[npo] Add support for anderetijden.nl (Closes #10754)
authorSergey M․ <dstftw@gmail.com>
Sun, 25 Sep 2016 15:19:00 +0000 (22:19 +0700)
committerSergey M․ <dstftw@gmail.com>
Sun, 25 Sep 2016 15:26:14 +0000 (22:26 +0700)

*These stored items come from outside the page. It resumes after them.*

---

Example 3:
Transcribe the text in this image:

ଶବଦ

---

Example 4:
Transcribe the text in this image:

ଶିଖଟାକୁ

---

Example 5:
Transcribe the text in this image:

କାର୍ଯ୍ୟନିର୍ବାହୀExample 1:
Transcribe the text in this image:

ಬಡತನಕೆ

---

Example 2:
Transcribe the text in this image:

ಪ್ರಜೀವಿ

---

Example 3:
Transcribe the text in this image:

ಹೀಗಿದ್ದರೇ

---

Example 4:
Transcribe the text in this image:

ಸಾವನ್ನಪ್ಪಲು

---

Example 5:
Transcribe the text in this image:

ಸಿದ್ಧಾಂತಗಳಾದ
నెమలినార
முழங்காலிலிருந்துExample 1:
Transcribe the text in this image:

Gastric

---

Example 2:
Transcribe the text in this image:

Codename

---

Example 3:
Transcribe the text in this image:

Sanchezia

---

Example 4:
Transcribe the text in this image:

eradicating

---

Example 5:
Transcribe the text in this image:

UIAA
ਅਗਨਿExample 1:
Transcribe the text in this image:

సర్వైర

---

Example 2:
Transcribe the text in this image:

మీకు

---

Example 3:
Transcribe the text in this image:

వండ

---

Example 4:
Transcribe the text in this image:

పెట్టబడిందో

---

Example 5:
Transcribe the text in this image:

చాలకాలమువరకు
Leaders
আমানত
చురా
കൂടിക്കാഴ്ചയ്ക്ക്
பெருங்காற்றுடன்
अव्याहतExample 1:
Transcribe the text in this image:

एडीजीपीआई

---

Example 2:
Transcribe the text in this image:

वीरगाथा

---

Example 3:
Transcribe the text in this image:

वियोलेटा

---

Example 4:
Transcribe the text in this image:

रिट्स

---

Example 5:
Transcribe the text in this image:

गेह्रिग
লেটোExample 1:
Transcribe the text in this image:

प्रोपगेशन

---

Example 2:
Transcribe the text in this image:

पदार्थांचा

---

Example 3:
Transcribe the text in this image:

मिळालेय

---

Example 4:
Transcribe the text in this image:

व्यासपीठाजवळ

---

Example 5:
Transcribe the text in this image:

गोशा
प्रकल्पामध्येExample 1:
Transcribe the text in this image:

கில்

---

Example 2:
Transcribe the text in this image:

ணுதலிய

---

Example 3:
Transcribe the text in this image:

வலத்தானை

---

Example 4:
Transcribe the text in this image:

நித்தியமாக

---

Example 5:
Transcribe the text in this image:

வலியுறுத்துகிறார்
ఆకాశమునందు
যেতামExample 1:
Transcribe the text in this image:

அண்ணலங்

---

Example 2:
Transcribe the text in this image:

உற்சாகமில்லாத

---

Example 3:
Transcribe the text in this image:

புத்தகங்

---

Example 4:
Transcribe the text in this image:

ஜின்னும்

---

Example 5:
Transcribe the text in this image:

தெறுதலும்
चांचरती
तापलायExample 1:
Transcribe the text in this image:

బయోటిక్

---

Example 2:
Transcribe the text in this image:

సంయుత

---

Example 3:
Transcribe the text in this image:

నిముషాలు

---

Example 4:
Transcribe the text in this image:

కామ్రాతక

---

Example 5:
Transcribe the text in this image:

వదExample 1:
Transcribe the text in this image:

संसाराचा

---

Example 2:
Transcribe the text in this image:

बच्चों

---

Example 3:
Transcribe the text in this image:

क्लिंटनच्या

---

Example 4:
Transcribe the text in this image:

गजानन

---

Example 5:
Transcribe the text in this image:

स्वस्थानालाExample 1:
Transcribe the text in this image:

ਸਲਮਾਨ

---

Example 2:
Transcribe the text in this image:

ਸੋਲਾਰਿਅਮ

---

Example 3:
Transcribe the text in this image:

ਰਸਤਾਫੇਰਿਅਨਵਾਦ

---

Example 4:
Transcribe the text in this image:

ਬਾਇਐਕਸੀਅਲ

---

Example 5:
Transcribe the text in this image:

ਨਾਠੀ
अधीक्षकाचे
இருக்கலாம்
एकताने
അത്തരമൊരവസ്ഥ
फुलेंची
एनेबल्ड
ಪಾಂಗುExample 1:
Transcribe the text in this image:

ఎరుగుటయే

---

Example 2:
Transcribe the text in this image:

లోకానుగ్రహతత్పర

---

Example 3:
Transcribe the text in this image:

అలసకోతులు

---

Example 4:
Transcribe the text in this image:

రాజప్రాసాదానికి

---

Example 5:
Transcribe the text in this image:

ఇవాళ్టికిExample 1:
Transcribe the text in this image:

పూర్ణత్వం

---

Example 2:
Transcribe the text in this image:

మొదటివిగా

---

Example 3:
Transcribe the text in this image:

youtube_dl/extractor/npo.py

index ff02d03090a5b805613425f61c798e725dd752fa..66035a77c5ada26ca94fe4d3863c052ea253832e 100644 (file)
@@ -5,6 +5,7 @@ import re
 from .common import InfoExtractor
 from ..utils import (
     fix_xml_ampersands,
+    orderedSet,
     parse_duration,
     qualities,
     strip_jsonp,
@@ -446,7 +447,7 @@ class NPOPlaylistBaseIE(NPOIE):
 
         entries = [
             self.url_result('npo:%s' % video_id if not video_id.startswith('http') else video_id)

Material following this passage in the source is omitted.